After retrieval, apply a cross-encoder re-ranker to the top-K results before passing them to the LLM. Re-ranking consistently improves response quality by 10-20% in benchmark evaluations:

from langchain.retrievers.document_compressors import CrossEncoderReranker
from langchain_community.cross_encoders import HuggingFaceCrossEncoder

reranker = CrossEncoderReranker(
    model=HuggingFaceCrossEncoder(model_name="BAAI/bge-reranker-v2-m3"),
    top_n=5
)

Step 5: Evaluation with RAGAS

RAGAS is the standard evaluation framework for RAG pipelines in 2026. It measures four key dimensions automatically using an LLM as judge:

  • Faithfulness — Is the answer grounded in the retrieved context?
  • Answer Relevancy — Does the answer address the question?
  • Context Precision — Is the retrieved context relevant?
  • Context Recall — Was all relevant context retrieved?

Set up RAGAS evaluation as a GitHub Actions workflow that runs on every PR touching the RAG pipeline, with a quality gate that fails the PR if any metric drops below a threshold.

Step 6: GitHub CI/CD Integration

Version control everything in your RAG pipeline — not just code, but prompts, chunking parameters, embedding model choices, and evaluation thresholds.
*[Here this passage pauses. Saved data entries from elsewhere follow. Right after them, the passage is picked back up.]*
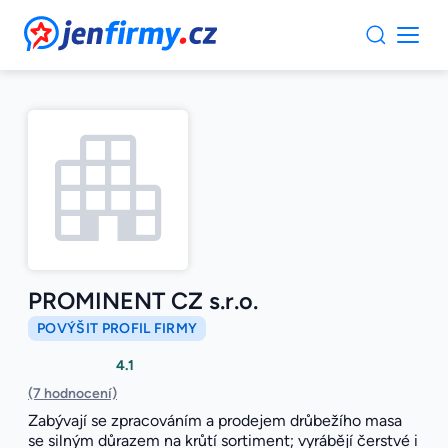
JenFirmy.cz
PROMINENT CZ s.r.o.
POVÝŠIT PROFIL FIRMY
4.1
(7 hodnocení)
Zabývají se zpracováním a prodejem drůbežího masa
se silným důrazem na krůtí sortiment; vyrábějí čerstvé i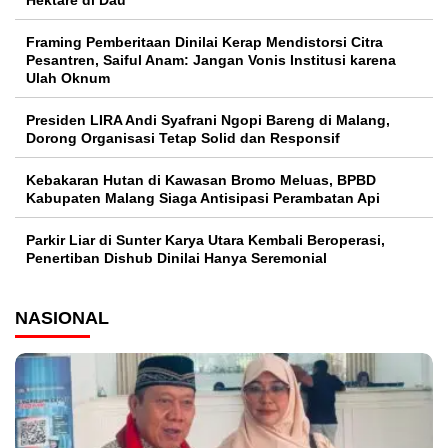
Framing Pemberitaan Dinilai Kerap Mendistorsi Citra
Pesantren, Saiful Anam: Jangan Vonis Institusi karena
Ulah Oknum
Presiden LIRA Andi Syafrani Ngopi Bareng di Malang,
Dorong Organisasi Tetap Solid dan Responsif
Kebakaran Hutan di Kawasan Bromo Meluas, BPBD
Kabupaten Malang Siaga Antisipasi Perambatan Api
Parkir Liar di Sunter Karya Utara Kembali Beroperasi,
Penertiban Dishub Dinilai Hanya Seremonial
NASIONAL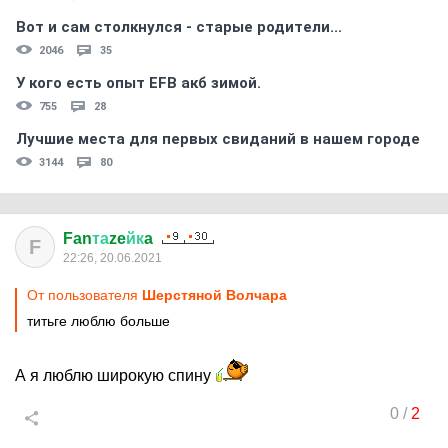
Вот и сам столкнулся - старые родители...
2046
35
У кого есть опыт EFB акб зимой.
755
28
Лучшие места для первых свиданий в нашем городе
3144
80
Fan
та
ze
йк
a
F
22:26, 20.06.2021
От пользователя
Шерстяной Волчара
титьге люблю больше
А я люблю широкую спину
0
/
2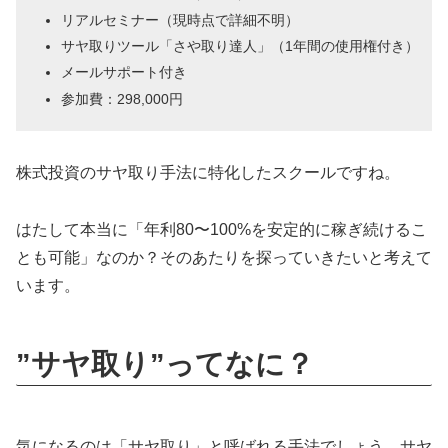
リアルセミナー（現時点で詳細不明）
サヤ取りツール「さや取り達人」（1年間の使用権付き）
メールサポート付き
参加費：298,000円
株式投資のサヤ取り手法に特化したスクールですね。
はたして本当に「年利80〜100%を安定的に稼ぎ続けるこ
とも可能」なのか？そのあたりを探っていきたいと考えて
います。
”サヤ取り”ってなに？
気になるのは「サヤ取り」と呼ばれる手法でしょう。サヤ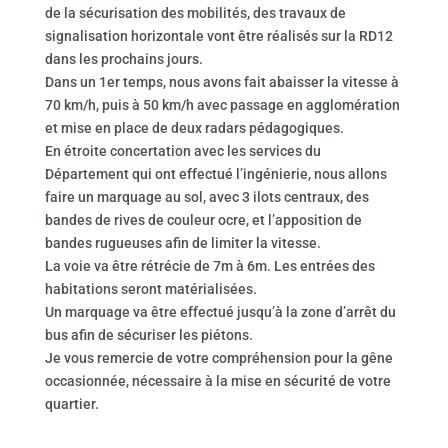
de la sécurisation des mobilités, des travaux de
signalisation horizontale vont être réalisés sur la RD12
dans les prochains jours.
Dans un 1er temps, nous avons fait abaisser la vitesse à
70 km/h, puis à 50 km/h avec passage en agglomération
et mise en place de deux radars pédagogiques.
En étroite concertation avec les services du
Département qui ont effectué l’ingénierie, nous allons
faire un marquage au sol, avec 3 ilots centraux, des
bandes de rives de couleur ocre, et l’apposition de
bandes rugueuses afin de limiter la vitesse.
La voie va être rétrécie de 7m à 6m. Les entrées des
habitations seront matérialisées.
Un marquage va être effectué jusqu’à la zone d’arrêt du
bus afin de sécuriser les piétons.
Je vous remercie de votre compréhension pour la gêne
occasionnée, nécessaire à la mise en sécurité de votre
quartier.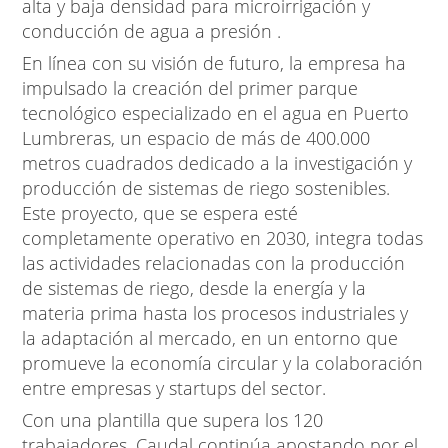
alta y baja densidad para microirrigación y
conducción de agua a presión
.
En línea con su visión de futuro, la empresa ha
impulsado la creación del primer parque
tecnológico especializado en el agua en Puerto
Lumbreras, un espacio de más de 400.000
metros cuadrados dedicado a la investigación y
producción de sistemas de riego sostenibles.
Este proyecto, que se espera esté
completamente operativo en 2030, integra todas
las actividades relacionadas con la producción
de sistemas de riego, desde la energía y la
materia prima hasta los procesos industriales y
la adaptación al mercado, en un entorno que
promueve la economía circular y la colaboración
entre empresas y startups del sector.
Con una plantilla que supera los 120
trabajadores, Caudal continúa apostando por el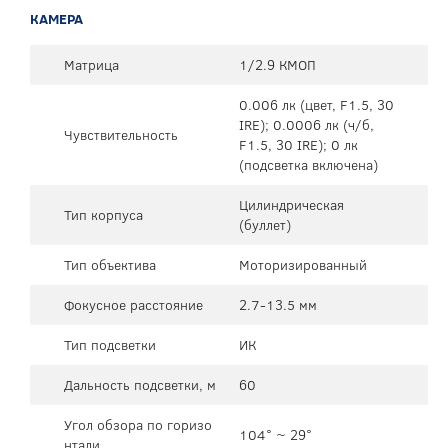
КАМЕРА
Матрица
1/2.9 КМОП
0.006 лк (цвет, F1.5, 30
IRE); 0.0006 лк (ч/б,
Чувствительность
F1.5, 30 IRE); 0 лк
(подсветка включена)
Цилиндрическая
Тип корпуса
(буллет)
Тип объектива
Моторизированный
Фокусное расстояние
2.7-13.5 мм
Тип подсветки
ИК
Дальность подсветки, м
60
Угол обзора по горизо
104° ~ 29°
нтали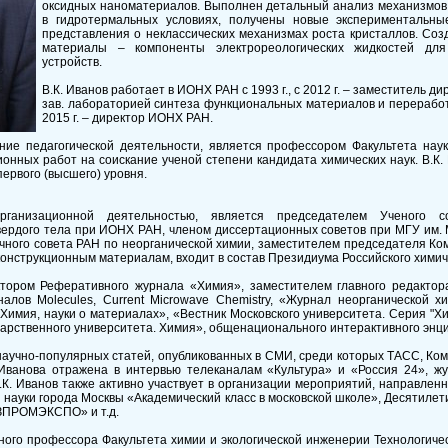
оксидных наноматериалов. Выполнен детальный анализ механизмо
в гидротермальных условиях, получены новые экспериментальны
представления о неклассических механизмах роста кристаллов. Со
материалы – компоненты электрореологических жидкостей для
устройств.
В.К. Иванов работает в ИОНХ РАН с 1993 г., с 2012 г. – заместитель 
зав. лабораторией синтеза функциональных материалов и перерабо
2015 г. – директор ИОНХ РАН.
ние педагогической деятельности, является профессором Факультета наук
онных работ на соискание ученой степени кандидата химических наук. В.К. 
ервого (высшего) уровня.
организационной деятельностью, является председателем Ученого
вердого тела при ИОНХ РАН, членом диссертационных советов при МГУ им.
ного совета РАН по неорганической химии, заместителем председателя Ком
онструкционным материалам, входит в состав Президиума Российского химич
ктором Реферативного журнала «Химия», заместителем главного редактор
алов Molecules, Current Microwave Chemistry, «Журнал неорганической х
Химия, науки о материалах», «Вестник Московского университета. Серия "Х
дарственного университета. Химия», общенационального интерактивного энц
научно-популярных статей, опубликованных в СМИ, среди которых ТАСС, Ком
 Иванова отражена в интервью телеканалам «Культура» и «Россия 24», ж
В.К. Иванов также активно участвует в организации мероприятий, направлен
науки города Москвы «Академический класс в московской школе», Десятилети
ЗПРОМЭКСПО» и т.д.
ного профессора Факультета химии и экологической инженерии Технологичес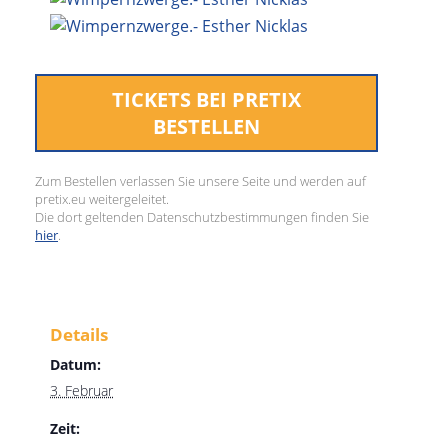
TICKETS BEI PRETIX
BESTELLEN
Zum Bestellen verlassen Sie unsere Seite und werden auf
pretix.eu weitergeleitet.
Die dort geltenden Datenschutzbestimmungen finden Sie
hier
.
Details
Datum:
3. Februar
Zeit: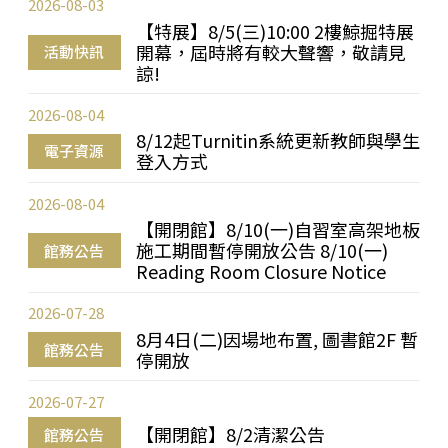
2026-08-03
【特展】8/5(三)10:00 2樓鯨掘特展
開幕，屆時將有較大聲響，敬請見
活動快訊
諒!
2026-08-04
8/12起Turnitin系統更新教師與學生
電子資源
登入方式
2026-08-04
【開閉館】8/10(一)自習室高架地板
施工期間暫停開放公告 8/10(一)
館務公告
Reading Room Closure Notice
2026-07-28
8月4日(二)因場地布置, 圖書館2F 暫
館務公告
停開放
2026-07-27
【開閉館】8/2清潔公告
館務公告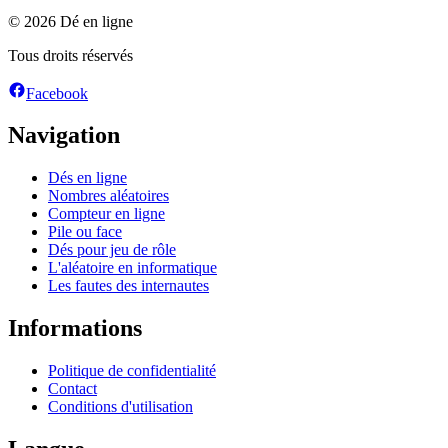
© 2026 Dé en ligne
Tous droits réservés
Facebook
Navigation
Dés en ligne
Nombres aléatoires
Compteur en ligne
Pile ou face
Dés pour jeu de rôle
L'aléatoire en informatique
Les fautes des internautes
Informations
Politique de confidentialité
Contact
Conditions d'utilisation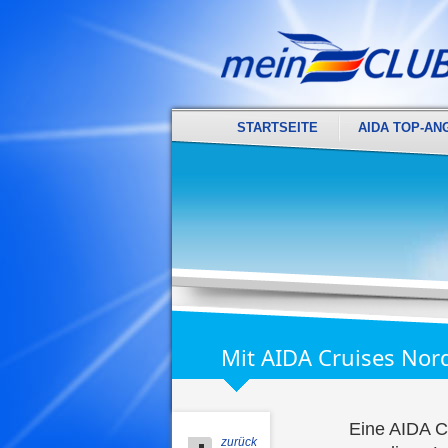
STARTSEITE
AIDA TOP-AN
Mit AIDA Cruises Nor
Eine AIDA Cl
zurück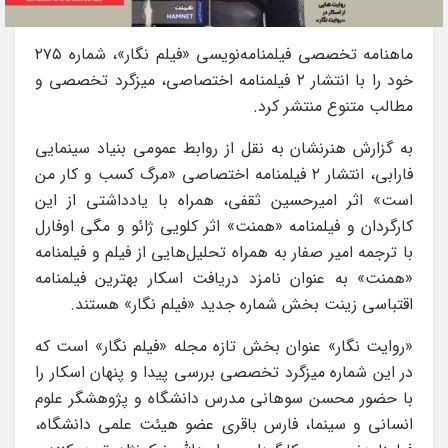
ماهنامه تخصصی فیلمنامه‌نویسی «فیلم نگار»، شماره ۲۷۵
خود را با انتشار ۲ فیلمنامه اختصاصی، میزگرد تخصصی و
مطالب متنوع منتشر کرد.
به گزارش هنرنشان به نقل از روابط عمومی بنیاد سینمایی
فارابی، انتشار ۲ فیلمنامه اختصاصی «مرگ کسب و کار من
است» اثر امیرحسین ثقفی، همراه با یادداشتی از این
کارگردان و فیلمنامه «همنت» اثر کلویی ژائو و مگی اوفارل
با ترجمه امیر صفار به همراه تحلیل‌هایی از فیلم و فیلمنامه
«همنت» به عنوان نامزد دریافت اسکار بهترین فیلمنامه
اقتباسی زینت بخش شماره جدید «فیلم نگار» هستند.
«روایت نگار» عنوان بخش تازه مجله «فیلم نگار» است که
در این شماره میزگرد تخصصی بررسی پیدا و پنهان اسکار را
با حضور محسن سوهانی مدرس دانشگاه و پژوهشگر علوم
انسانی و سینما، فارس باقری عضو هیئت علمی دانشگاه،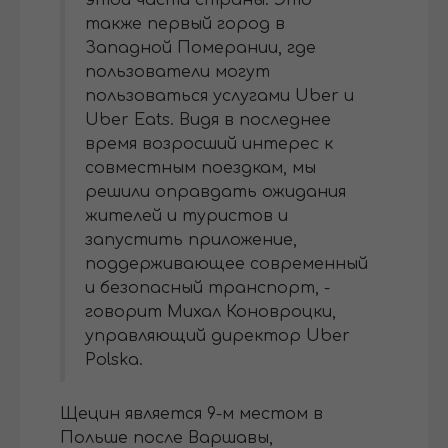
этой части страны. Это
также первый город в
Западной Померании, где
пользователи могут
пользоваться услугами Uber и
Uber Eats. Видя в последнее
время возросший интерес к
совместным поездкам, мы
решили оправдать ожидания
жителей и туристов и
запустить приложение,
поддерживающее современный
и безопасный транспорт, -
говорит Михал Коновроцки,
управляющий директор Uber
Polska.
Щецин является 9-м местом в
Польше после Варшавы,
The recommended repository structure:

rag-pipeline/
  config/
    chunking.yaml       # chunking strategy and parameters
    embeddings.yaml     # model selection and settings
    retrieval.yaml      # vector store, hybrid weights, top-K
    prompts/            # all LLM prompt templates (versioned)
  src/
    ingest.py
    retriever.py
    chain.py
  tests/
    eval_dataset.json   # golden Q&A pairs for evaluation
    test_ragas.py       # RAGAS evaluation test suite
  .github/
    workflows/
      eval.yml          # runs RAGAS on every PR

Storing prompts as versioned files (not hardcoded strings) means you can track what changed when quality shifts, and roll back prompt changes with git revert.

Monitoring in Production

The final production requirement is observability. LangSmith (from LangChain) and Langfuse (open source alternative) both provide trace-level visibility into every retrieval and generation step. Set up dashboards to track faithfulness scores, latency, and retrieval coverage over time — and alert when quality metrics degrade.

Building a production RAG pipeline correctly takes more effort than a demo, but the result is a system that actually performs reliably for users — and that you can confidently improve over time using data rather than guesswork.